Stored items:
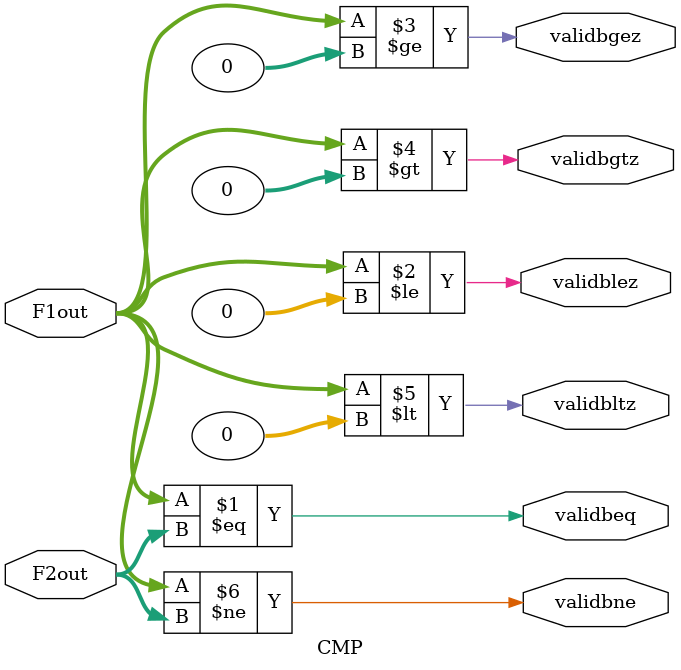
<source format=v>
`timescale 1ns / 1ns
module CMP(
    input [31:0] F1out,
    input [31:0] F2out,
    output validbeq,
	 output validblez,
	 output validbgez,
	 output validbgtz,
	 output validbltz,
	 output validbne
    );
	 assign validbeq = (F1out==F2out);
	 assign validblez = ($signed(F1out)<=0);
	 assign validbgez = ($signed(F1out)>=0);
	 assign validbgtz = ($signed(F1out)>0);
	 assign validbltz = ($signed(F1out)<0);
	 assign validbne = (F1out!=F2out);

endmodule

</source>
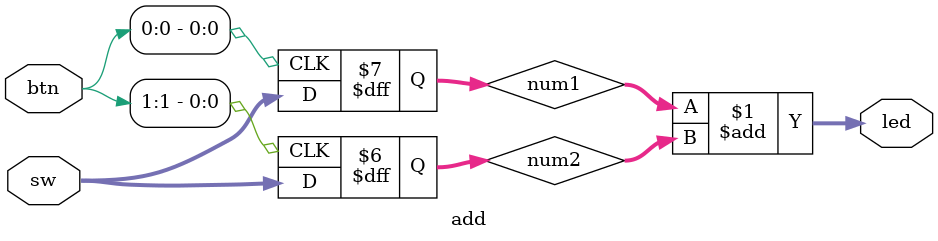
<source format=v>
module add(
         input [3:0] btn
        ,input [15:0] sw
        ,output [15:0] led
    );
    reg [15:0] num1 = 0;
    reg [15:0] num2 = 0;
    
    assign led = num1 + num2;
    
    always @(posedge btn[0])
    begin
        num1 <= sw;
    end
    always @(posedge btn[1])
    begin
        num2 <= sw;
    end
    
endmodule

</source>
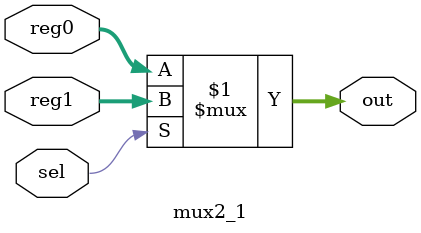
<source format=v>
module mux2_1(sel, reg0, reg1, out);

	input sel;
	input [31:0] reg0, reg1;
	output [31:0] out;
		
	assign out = sel ? reg1 : reg0;

endmodule
</source>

▶ **To-do item**
Pictures are to be left out, while the records are copied word for word.

▶ **Answer**
<source format=v>
`timescale 1ns / 1ns
module CMP(
    input [31:0] F1out,
    input [31:0] F2out,
    output validbeq,
	 output validblez,
	 output validbgez,
	 output validbgtz,
	 output validbltz,
	 output validbne
    );
	 assign validbeq = (F1out==F2out);
	 assign validblez = ($signed(F1out)<=0);
	 assign validbgez = ($signed(F1out)>=0);
	 assign validbgtz = ($signed(F1out)>0);
	 assign validbltz = ($signed(F1out)<0);
	 assign validbne = (F1out!=F2out);

endmodule

</source>
<source format=v>
module add(
         input [3:0] btn
        ,input [15:0] sw
        ,output [15:0] led
    );
    reg [15:0] num1 = 0;
    reg [15:0] num2 = 0;
    
    assign led = num1 + num2;
    
    always @(posedge btn[0])
    begin
        num1 <= sw;
    end
    always @(posedge btn[1])
    begin
        num2 <= sw;
    end
    
endmodule

</source>
<source format=v>
module mux2_1(sel, reg0, reg1, out);

	input sel;
	input [31:0] reg0, reg1;
	output [31:0] out;
		
	assign out = sel ? reg1 : reg0;

endmodule
</source>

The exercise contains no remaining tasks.